[[ Input material, beginning ]]

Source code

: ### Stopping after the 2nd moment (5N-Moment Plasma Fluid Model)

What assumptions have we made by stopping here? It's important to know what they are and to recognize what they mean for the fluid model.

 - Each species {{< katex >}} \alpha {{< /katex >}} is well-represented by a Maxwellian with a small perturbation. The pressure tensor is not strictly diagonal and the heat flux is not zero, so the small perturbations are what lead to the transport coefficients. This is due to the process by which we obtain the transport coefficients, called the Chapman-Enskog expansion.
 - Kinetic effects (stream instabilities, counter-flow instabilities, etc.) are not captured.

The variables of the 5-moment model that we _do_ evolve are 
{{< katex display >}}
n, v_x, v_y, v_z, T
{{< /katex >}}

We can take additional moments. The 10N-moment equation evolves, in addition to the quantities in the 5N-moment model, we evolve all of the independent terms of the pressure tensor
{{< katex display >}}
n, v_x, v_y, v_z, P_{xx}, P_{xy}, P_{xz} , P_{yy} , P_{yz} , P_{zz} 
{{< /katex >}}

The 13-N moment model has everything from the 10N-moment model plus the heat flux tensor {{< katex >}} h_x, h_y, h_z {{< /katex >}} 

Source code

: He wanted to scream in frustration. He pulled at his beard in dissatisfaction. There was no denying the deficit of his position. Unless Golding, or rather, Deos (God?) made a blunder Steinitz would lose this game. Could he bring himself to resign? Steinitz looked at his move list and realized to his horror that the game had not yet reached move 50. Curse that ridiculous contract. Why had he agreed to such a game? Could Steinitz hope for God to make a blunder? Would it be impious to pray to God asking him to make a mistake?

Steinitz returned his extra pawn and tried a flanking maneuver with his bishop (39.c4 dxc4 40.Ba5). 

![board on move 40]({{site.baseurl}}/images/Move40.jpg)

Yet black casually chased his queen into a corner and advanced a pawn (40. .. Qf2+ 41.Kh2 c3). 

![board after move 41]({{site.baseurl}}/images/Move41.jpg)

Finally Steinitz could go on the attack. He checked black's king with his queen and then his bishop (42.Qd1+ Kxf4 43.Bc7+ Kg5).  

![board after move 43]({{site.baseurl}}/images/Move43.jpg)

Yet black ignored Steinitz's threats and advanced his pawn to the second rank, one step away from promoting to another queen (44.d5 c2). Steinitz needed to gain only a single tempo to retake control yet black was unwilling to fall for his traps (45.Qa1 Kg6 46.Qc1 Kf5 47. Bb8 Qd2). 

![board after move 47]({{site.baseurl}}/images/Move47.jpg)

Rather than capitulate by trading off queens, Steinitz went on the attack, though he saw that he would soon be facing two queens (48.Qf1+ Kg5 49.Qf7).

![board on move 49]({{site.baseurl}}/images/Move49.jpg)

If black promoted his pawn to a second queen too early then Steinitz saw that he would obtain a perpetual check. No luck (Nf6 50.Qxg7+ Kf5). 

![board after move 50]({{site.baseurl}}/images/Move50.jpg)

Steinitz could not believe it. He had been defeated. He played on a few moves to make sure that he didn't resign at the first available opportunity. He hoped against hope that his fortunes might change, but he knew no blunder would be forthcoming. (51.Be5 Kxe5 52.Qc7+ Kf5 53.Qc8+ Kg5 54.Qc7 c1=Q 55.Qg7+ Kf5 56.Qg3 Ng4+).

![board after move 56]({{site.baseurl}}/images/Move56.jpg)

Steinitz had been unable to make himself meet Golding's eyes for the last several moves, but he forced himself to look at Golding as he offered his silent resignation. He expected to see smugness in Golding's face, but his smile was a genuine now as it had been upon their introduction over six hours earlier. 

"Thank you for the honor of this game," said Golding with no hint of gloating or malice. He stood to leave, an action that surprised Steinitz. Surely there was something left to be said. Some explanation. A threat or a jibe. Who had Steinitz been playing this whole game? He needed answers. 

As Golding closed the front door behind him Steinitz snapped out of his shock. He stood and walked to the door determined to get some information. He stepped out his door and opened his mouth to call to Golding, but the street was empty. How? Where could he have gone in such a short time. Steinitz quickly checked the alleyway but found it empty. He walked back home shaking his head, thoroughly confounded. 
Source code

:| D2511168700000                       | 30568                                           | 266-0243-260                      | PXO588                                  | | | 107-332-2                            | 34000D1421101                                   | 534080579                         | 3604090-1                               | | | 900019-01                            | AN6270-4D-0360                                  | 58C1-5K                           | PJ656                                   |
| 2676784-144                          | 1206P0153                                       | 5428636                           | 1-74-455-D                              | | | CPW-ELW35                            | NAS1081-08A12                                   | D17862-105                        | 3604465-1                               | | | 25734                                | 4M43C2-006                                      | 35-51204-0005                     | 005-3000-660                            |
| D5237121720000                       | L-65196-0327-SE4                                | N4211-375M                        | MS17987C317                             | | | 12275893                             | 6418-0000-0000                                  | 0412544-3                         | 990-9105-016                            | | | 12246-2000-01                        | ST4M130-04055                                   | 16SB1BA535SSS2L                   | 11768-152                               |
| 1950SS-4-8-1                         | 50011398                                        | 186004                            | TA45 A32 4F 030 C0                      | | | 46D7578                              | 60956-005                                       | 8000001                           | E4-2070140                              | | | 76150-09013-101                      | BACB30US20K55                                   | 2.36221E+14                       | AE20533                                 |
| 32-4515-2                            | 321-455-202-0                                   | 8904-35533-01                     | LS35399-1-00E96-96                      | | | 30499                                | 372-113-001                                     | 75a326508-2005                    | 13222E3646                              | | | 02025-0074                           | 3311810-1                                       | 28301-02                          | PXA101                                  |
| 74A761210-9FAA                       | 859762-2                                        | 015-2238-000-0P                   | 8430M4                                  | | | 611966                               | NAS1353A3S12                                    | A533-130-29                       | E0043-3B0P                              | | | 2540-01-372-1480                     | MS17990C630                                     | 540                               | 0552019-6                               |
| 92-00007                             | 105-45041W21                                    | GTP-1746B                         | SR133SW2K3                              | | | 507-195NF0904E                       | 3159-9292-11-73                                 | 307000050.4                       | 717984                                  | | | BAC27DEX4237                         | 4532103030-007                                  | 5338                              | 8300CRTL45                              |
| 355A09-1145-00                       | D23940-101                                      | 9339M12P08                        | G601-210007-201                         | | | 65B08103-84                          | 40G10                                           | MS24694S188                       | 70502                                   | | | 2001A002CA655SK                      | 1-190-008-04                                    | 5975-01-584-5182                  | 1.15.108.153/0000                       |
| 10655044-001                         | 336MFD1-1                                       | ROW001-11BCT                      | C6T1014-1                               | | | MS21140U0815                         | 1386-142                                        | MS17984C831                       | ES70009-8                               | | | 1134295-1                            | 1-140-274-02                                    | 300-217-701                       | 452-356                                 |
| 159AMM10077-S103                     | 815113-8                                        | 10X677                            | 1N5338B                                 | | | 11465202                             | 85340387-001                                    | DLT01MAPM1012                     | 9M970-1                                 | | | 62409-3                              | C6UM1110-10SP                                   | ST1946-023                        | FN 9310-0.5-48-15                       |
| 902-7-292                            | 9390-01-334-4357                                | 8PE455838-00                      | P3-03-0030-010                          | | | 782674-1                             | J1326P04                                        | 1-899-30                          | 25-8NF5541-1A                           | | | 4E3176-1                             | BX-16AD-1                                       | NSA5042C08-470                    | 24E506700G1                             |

[[ Input material, end ]]

◆ Goal of the exercise ◆
Turn the records, starting at the line that contains "make a mistake?" and ending at the line that contains "Finally Steinitz could", into a Markdown table with the columns Row and Line. Number each line in the Row column and leave out blank lines.

◆ Solution ◆
| Row | Line |
|---|---|
| 1 | : He wanted to scream in frustration. He pulled at his beard in dissatisfaction. There was no denying the deficit of his position. Unless Golding, or rather, Deos (God?) made a blunder Steinitz would lose this game. Could he bring himself to resign? Steinitz looked at his move list and realized to his horror that the game had not yet reached move 50. Curse that ridiculous contract. Why had he agreed to such a game? Could Steinitz hope for God to make a blunder? Would it be impious to pray to God asking him to make a mistake? |
| 2 | Steinitz returned his extra pawn and tried a flanking maneuver with his bishop (39.c4 dxc4 40.Ba5).  |
| 3 | ![board on move 40]({{site.baseurl}}/images/Move40.jpg) |
| 4 | Yet black casually chased his queen into a corner and advanced a pawn (40. .. Qf2+ 41.Kh2 c3).  |
| 5 | ![board after move 41]({{site.baseurl}}/images/Move41.jpg) |
| 6 | Finally Steinitz could go on the attack. He checked black's king with his queen and then his bishop (42.Qd1+ Kxf4 43.Bc7+ Kg5).   |